### EXERCISE PASSAGE ###

Next up was Kirill Gavrylyuk rocking Xamarin Studio on a Mac to talk about Mobile Services (he even went for a Hat-trick and launched an Android emulator). He actually did feature a slide towards the end of his talk showing the enterprise/non-consumer-centric Mobile Services development experience by positioning Mobile Services within the scope of the refactored Azure App Platform:
I’m going to let that one speak for itself for now.
Those two talks were a lot of fun, and I don’t want to sell them short by not writing as much, but there’s certainly already a lot of information already out there for these ones.
Big Data With Azure Data Factory & Power BI
The day took a little bit of a shift after lunch as we saw a few talks on both Azure Data Factory and Power BI. In watching the demos, and seeing those talks, it’s clear that there’s definitely some really exciting stuff there. Sadly, I’m already out-of-date in that area, as there were quite a few things mentioned that I was entirely unaware of (e.g., Azure Data Factory itself). For now, I’ll leave any coverage of those topics to the BI and Big Data experts – which I will be the first to admit is not me. I don’t think in more than 4 dimensions at a time – though with Power BI maybe all I need to know how to do is to speak English.
For all of those out there that spend their days writing MDX queries, I salute you. You deserve a raise, no matter what you’re being paid.
HCA Rocks BizTalk Server 2013 R2
For the last talk of the day, Alan Scott from HCA and Todd Rivers from Microsoft presented on HCA’s use of BizTalk Server 2010 & 2013 R2 for processing HL7 workloads (and MSMQ + XML) workloads. The presentation was excellent, and it’s going to be really difficult to capture it here. One of the most impressive things (besides their own web-based rules editing experience) is the sheer scale of the installation:
Cultural Change Reaps Biggest Rewards – Value People Not Software
The presentation really highlighted not only the flexibility of the BIzTalk platform, but the power of having a leader that is able to evangelize the capability to the business – while being careful to not talk in terms of the platform, but in terms of the people and the data, and also while equipping the developers with the tools they will need to succeed with that platform.
Looking forward beyond today, I’m getting really excited to see the direction that we’re headed. We still have a rock solid platform on-premise alongside a hyper-flexible distributed platform brewing in the cloud.

### MATERIAL PROVIDED ###

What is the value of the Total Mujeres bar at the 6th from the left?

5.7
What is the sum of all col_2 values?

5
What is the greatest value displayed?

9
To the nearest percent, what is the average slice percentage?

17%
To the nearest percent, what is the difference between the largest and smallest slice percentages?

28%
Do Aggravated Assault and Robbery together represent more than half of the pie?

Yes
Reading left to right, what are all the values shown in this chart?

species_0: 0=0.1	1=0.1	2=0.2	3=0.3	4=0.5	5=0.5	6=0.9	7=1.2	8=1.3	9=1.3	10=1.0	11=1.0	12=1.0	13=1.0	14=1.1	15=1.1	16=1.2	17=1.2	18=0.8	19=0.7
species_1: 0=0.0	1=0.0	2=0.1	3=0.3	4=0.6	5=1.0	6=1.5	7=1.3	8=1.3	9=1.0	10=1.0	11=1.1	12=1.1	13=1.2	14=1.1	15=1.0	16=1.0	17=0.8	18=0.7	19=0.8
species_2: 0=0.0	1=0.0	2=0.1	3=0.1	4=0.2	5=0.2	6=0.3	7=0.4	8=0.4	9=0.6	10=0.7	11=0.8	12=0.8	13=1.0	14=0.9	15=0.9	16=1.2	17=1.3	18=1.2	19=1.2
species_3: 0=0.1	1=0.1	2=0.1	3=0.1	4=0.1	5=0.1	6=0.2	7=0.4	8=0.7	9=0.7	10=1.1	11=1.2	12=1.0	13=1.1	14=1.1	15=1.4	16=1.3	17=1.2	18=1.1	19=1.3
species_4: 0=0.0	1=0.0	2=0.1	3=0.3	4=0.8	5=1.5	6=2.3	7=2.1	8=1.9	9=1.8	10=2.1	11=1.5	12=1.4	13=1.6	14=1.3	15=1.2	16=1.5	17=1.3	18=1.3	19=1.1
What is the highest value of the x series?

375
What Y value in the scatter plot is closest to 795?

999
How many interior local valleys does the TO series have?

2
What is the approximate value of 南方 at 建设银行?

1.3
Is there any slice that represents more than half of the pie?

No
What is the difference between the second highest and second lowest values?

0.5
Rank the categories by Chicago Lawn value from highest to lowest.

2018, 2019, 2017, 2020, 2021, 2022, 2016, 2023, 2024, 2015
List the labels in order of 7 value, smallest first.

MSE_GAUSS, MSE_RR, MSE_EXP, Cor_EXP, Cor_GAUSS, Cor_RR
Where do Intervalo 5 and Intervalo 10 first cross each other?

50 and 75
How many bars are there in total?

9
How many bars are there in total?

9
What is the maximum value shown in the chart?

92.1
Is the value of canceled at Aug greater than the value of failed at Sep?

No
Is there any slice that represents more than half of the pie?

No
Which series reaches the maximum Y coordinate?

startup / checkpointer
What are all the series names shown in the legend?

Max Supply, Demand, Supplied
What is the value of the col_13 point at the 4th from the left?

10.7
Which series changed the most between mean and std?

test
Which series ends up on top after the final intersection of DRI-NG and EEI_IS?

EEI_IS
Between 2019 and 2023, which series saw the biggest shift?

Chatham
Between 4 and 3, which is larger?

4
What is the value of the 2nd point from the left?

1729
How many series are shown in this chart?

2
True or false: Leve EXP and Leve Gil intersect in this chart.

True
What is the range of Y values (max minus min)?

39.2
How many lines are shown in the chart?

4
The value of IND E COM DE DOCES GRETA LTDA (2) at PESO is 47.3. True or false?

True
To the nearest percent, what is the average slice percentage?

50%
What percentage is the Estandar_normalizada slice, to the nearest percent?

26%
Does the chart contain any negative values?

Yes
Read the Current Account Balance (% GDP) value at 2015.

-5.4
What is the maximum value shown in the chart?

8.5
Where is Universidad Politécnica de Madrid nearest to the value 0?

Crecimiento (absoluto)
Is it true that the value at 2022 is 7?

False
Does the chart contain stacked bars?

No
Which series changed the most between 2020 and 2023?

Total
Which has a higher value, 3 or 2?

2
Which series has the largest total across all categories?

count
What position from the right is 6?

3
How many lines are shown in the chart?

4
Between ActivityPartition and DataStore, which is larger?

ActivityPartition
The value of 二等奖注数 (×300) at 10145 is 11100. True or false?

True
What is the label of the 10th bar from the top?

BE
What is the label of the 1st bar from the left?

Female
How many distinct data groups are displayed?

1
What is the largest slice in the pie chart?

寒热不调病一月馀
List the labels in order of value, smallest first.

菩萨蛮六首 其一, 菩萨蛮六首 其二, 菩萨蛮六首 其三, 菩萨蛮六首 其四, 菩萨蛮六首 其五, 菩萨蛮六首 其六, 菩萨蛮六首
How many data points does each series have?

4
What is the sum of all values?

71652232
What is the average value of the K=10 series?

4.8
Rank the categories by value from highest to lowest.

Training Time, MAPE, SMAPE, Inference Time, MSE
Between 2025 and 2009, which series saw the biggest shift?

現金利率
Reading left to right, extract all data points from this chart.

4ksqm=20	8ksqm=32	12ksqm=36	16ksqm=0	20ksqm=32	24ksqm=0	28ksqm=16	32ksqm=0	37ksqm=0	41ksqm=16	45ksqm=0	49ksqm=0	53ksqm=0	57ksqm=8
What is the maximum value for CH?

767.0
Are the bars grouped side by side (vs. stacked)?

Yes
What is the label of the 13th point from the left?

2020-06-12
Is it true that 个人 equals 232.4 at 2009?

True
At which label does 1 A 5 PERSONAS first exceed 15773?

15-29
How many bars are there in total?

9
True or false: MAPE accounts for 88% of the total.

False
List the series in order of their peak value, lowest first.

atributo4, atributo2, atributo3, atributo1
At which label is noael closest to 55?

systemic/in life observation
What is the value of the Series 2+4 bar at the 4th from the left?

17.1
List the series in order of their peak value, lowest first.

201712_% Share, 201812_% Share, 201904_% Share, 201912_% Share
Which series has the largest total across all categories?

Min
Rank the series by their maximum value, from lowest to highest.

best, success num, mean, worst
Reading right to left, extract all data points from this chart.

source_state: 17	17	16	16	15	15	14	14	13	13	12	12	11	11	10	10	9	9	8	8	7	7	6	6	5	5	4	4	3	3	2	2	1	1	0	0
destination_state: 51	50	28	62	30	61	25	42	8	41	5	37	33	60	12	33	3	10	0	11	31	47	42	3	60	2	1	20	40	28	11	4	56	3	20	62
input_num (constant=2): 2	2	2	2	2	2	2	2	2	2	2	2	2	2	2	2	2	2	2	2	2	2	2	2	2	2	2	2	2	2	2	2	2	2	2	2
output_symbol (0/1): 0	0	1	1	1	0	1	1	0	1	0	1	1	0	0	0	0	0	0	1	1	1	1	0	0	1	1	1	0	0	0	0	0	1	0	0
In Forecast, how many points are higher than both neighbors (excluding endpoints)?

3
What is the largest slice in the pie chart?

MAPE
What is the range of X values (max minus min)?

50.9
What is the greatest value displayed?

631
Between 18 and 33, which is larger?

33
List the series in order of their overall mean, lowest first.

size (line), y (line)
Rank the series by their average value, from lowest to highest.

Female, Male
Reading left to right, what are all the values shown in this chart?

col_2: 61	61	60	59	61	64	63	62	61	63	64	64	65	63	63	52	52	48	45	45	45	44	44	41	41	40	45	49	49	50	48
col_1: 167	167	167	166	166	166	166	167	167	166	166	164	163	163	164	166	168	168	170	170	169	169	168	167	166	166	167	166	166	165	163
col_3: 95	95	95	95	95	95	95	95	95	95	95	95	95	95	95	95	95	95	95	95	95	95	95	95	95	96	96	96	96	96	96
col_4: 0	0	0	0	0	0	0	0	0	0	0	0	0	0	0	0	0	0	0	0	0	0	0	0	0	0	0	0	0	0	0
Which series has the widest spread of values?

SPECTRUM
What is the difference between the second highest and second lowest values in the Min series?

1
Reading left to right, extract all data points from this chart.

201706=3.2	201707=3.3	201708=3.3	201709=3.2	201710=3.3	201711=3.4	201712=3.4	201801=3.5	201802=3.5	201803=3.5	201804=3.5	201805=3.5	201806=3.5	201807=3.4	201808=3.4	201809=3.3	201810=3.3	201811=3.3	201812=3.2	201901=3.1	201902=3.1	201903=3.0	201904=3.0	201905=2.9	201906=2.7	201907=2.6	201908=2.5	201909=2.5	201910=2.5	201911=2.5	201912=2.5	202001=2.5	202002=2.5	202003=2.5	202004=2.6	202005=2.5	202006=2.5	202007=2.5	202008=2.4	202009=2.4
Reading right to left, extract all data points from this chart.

###

--- EXERCISES TO COMPLETE ---
1) In the conference notes, who presented the last talk of the day alongside Alan Scott from HCA?
2) Update the conference notes starting with "Next up was" and going on through "for these ones.", changing every "talks" to "sessions".

--- RESULTS IN ORDER ---
1) Todd Rivers from Microsoft

2)
Next up was Kirill Gavrylyuk rocking Xamarin Studio on a Mac to talk about Mobile Services (he even went for a Hat-trick and launched an Android emulator). He actually did feature a slide towards the end of his talk showing the enterprise/non-consumer-centric Mobile Services development experience by positioning Mobile Services within the scope of the refactored Azure App Platform:
I’m going to let that one speak for itself for now.
Those two sessions were a lot of fun, and I don’t want to sell them short by not writing as much, but there’s certainly already a lot of information already out there for these ones.